Document passage:

****

'The beauty of a Geordie accent is that it's a free pass in Scotland, Wales and Ireland," Kai Humphries says in an accent that is as authentically Geordie as stotties and Alan Shearer.
"When I'm in Scotland people who might have a natural disdain for a cockney accent are like 'he's English, but he's Geordie. It doesn't count."
Humphries, originally from Blyth, is 31, Scottish comedian Daniel Sloss's best mate, flatmate and opening act, a UFC fan (cage fighting, keep up) and someone whose ambitions include making the Soccer Aid squad sometime soon.
He's also a man who sees it as a challenge to make you laugh by the way he pronounces the word Toblerone. That's an accent thing. "I think it amplifies the funny."
Maybe the best way to sum up his comedy is mischievous. "I do like stuff that you're learning from, or if someone makes you think. But, man, if something hits my funny bone ... It can be something silly. As long as it make you laugh then that's comedy."
Humphries is a latecomer to stand-up. Truth be told in his mid-twenties he thought there were only five or six comedians in the world. "I thought there was Jo Brand, Jack Dee, Jasper Carrott, Lee Evans, Peter Kay ... And I was scraping the barrel after that."
But a trip to a stand-up gig in Newcastle made him realise that comedy stretched a little further than he thought. "I was like 'that's a job? That's something you can do? I fancy that'."
A few weeks later he was onstage at the club himself in front of people he knew suddenly realising that the stuff he thought was hilarious when he'd written it suddenly didn't seem quite so funny.
"But I said my first line and everything just flowed. Have you ever seen a child getting dunked in the water for the first time and they come back up?
"They're gasping, but they're happy. They've had an experience they've never had before. And I wanted to be dunked under the water again. And now I'm a keen swimmer."

****

Data block:
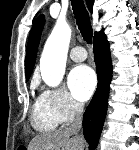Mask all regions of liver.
<instances>
[{"label": "liver", "instance_id": "liver-1", "mask_svg": "<svg viewBox=\"0 0 139 150\" xmlns=\"http://www.w3.org/2000/svg\"><path fill=\"white\" fill-rule=\"evenodd\" d=\"M84 140L73 136L67 129L54 133H44L32 139L28 150H83Z\"/></svg>", "mask_w": 139, "mask_h": 150}]
</instances>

****

Instructions:
• a. In the Kai Humphries profile above, which town is Humphries originally from?
• b. Condense the paragraph of the Kai Humphries profile beginning "Humphries is a latecomer to stand-up" into a short bulleted list that keeps its main facts.
• c. Proceed with the Kai Humphries profile, picking up after its final sentence.

Answers for the exercise:
• a. Blyth.

• b.
- Humphries came to stand-up late.
- In his mid-twenties he believed there were only five or six comedians in the world.
- He names them as Jo Brand, Jack Dee, Jasper Carrott, Lee Evans and Peter Kay, and says that after them he was "scraping the barrel."

• c.
Soon comedy was his job after a lifetime of working in factories and manual labour. What was the worst job he's done? "I worked in a factory putting lids on Tommee Tippee cups.
"You had to make sure on the mould there were no sharp edges, file them down, put them on the conveyor belt.
"Twelve hours later you were getting a lid that was the exact same colour, the exact same shape, doing the exact same thing. It saps the life out of you. The social interaction is the only thing that keeps you going. I've worked in factories and stuff where if you don't laugh you'll cry."
Laughter is a currency, he says. "It's possible to make a joke about anything as long as it's worth it. It's a weight on a scale.
"If you put terminal illness on the scales that means the laugh on the other end of the scales has to be heavy. You can't put a cheap joke on a heavy topic."
As for his topic in Edinburgh this year it's rules and the bending and breaking of them. And the consequences entailed if you do.
What rules has he broken then? "Some of the drug laws I've broken. Guilty as charged, your honour. And if there's a 'Don't Touch the Turtles' sign at an aquarium my hand's going straight in there."
He has, he says, a natural inclination to question the rules at the very least. Of course some rules can't be broken. "I wanted to call the show F*** Protocol. But due to protocol ..."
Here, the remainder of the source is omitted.